(Data shown Opens)
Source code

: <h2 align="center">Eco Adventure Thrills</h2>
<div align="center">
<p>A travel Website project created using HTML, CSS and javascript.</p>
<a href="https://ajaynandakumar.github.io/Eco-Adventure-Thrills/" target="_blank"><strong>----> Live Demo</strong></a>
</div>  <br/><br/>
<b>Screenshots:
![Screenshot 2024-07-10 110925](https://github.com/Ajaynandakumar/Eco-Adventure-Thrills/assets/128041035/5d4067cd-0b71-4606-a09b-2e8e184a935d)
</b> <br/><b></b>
(Data shown Closes)
Copy out each line of the material that holds the word "https".

<a href="https://ajaynandakumar.github.io/Eco-Adventure-Thrills/" target="_blank"><strong>----> Live Demo</strong></a>
![Screenshot 2024-07-10 110925](https://github.com/Ajaynandakumar/Eco-Adventure-Thrills/assets/128041035/5d4067cd-0b71-4606-a09b-2e8e184a935d)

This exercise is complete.